Today we take garbage-disposal services for granted. Believe it or not, public garbage-disposal has not always been an established part of life in America. Prior to the mainstream use of vehicles, horses were common, and they left massive amounts of manure in the streets, as did many other animals. At the time, public health officials feared that flies would spread disease to humans after making contact with the bacteria-rich manure that littered the streets of Washington DC. Houseflies used to be viewed as filthy, as they were well known to swarm near decaying carcasses as well. One educator at the time falsely claimed that fly-borne disease killed seventy thousand Americans every year. The threat of fly-borne disease prompted activists and public health officials to demand that the government dispose of the tons of manure in urban regions.
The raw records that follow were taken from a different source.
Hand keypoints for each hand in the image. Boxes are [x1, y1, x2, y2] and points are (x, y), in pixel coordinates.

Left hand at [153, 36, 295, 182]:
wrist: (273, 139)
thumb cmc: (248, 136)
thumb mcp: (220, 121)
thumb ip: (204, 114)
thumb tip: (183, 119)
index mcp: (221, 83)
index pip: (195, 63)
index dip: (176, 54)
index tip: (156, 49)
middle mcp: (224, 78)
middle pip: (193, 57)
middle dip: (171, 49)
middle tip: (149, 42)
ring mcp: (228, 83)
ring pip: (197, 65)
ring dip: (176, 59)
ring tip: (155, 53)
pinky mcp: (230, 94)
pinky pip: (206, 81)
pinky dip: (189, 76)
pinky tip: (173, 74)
Public health officials recommended that citizens of manure-saturated urban areas install screens on their doors and windows in order to prevent the entrance of flies. However, the calls for public sanitation reforms were halted by experts who had claimed that houseflies were not spreaders of disease. Luckily, pioneers in the field of medical entomology pressed for better public sanitation programs in order to control the fly supposed menace. Eventually, the overabundance of flies subsided along with the progressive decrease of public manure heaps.

Do you think that you too would have worried about disease-carrying flies if you lived during the first half of the twentieth century?